Naquela manha cinzenta, Marcelo abaixou-se no alto da colina, e com a ajuda dos seus velhos binóculos espreitou o terreno a sua frente.
A planície desértica, coberta por cinzas que caiam do céu de tempos em tempos, se estendia por pelo menos vinte quilômetros, até se encontrar com um grupo de elevações. Grande parte dela era coberta pelas ruínas antigas das gigantescas construções que os mais antigos chamavam apenas de “A Cidade”.
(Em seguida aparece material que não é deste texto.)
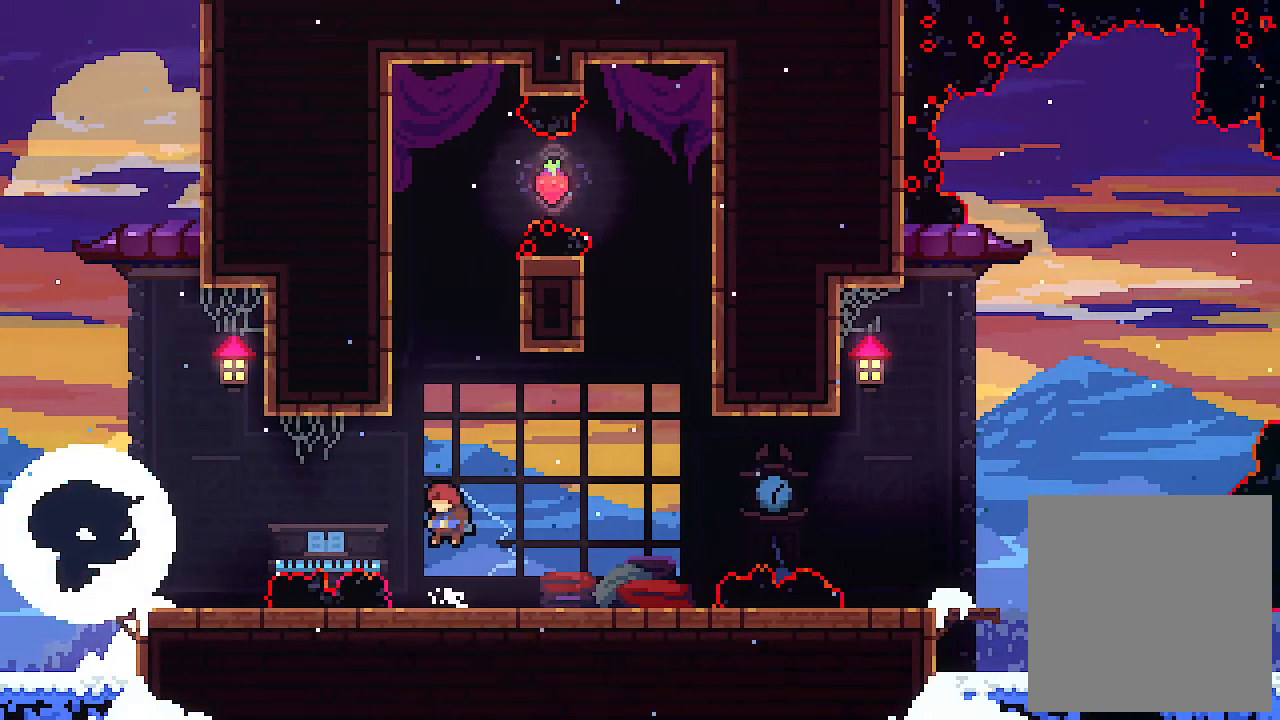
{"keys": ["c", "up"], "events": [[167, "up", "down"], [167, "z", "down"], [367, "c", "down"], [467, "z", "up"]]}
Contava-se que outrora fora um lugar magnífico, assim como milhares de outros lugares como esse por todo o mundo, mas que foram destruídos por uma grande guerra. As grandes tribos do passado usavam uma arma que criava um gigantesco sol, que queimava, destruía e envenenava tudo ao seu alcance. Aquela arma nunca fora usada perto de “A Cidade”, apenas em outras cidades muito longe, mas seus efeitos afetaram mesmo os lugares mais distantes.
Marcelo sempre gostara de ouvir as historias que os mais antigos contavam, sobre os tempos de antes daquela guerra, e sempre ficava imaginando o que sua tribo poderia fazer com uma arma como aquela, capaz de criar um sol poderoso o bastante para destruir um assentamento gigantesco como “A Cidade”. Se tivesse algo tão poderoso, poderiam se opor até mesmo contra as grandes tribos do sul, e não mais temeriam os nômades. Poderiam pegar toda a comida da qual precisassem.
Mas nunca encontrara tal arma, e ninguém sabia onde ela poderia ser encontrada. Um dos mais antigos falara que ela apenas existia em um longínquo território ao norte, impossível de ser alcançado mesmo pelo cavalo mais veloz ou pelo camelo mais gordo, e nenhum homem poderia alcançar essa terra caminhando.
Centrou sua atenção nos arredores do assentamento em ruínas, percorrendo com os olhos de vidro toda a extensão da planície e as poucas ruas visíveis. Não encontrou nada que pudesse representar perigo imediato. Nenhum sinal de fumaça entre os escombros ou de animais de carga nas extremidades.
Guardou o binóculo e desceu a colina com a carabina em punho, largando atrás de si uma coluna de poeira e cinzas que o vento soprava para longe, onde se depositavam novamente sobre o chão. Colocou seus óculos protetores e ajeitou sua mascara de pano sobre o nariz e a boca. Era extremamente desagradável o sabor daquela poeira misturada com as cinzas de milhões corpos, e seria pior se fosse pego por uma tempestade de poeira sem óculos e mascara.
Caminhou ao longo da mesma estrada, coberta com uma miríade de pedras negras coladas uma a outra, que saia da cidade, serpenteava pela planície e subia as montanhas até o território de sua tribo. Pelo caminho encontrou os marcos tão conhecidos da tribo que há muito construíra aquela cidade.
Acompanhando a estrada estavam os postes de pedra bem cortados que os mais antigos diziam que levavam “luz” a todos os lugares; que levavam a todos os lugares, Marcelo não tinha duvidas, pois por onde passava, dentro e fora da cidade, até mesmo nos arredores de sua tribo, eles estavam, mas nunca viu nenhuma luz saindo deles. Toda a luz que conhecia era a do sol, das fogueiras e do grande gerador de sua aldeia, que os supria com calor no inverno e musica nas noites quentes de verão. Passou pelas carcaças de uma centena de carros queimados e cobertos pela ferrugem, dentro e fora da estrada.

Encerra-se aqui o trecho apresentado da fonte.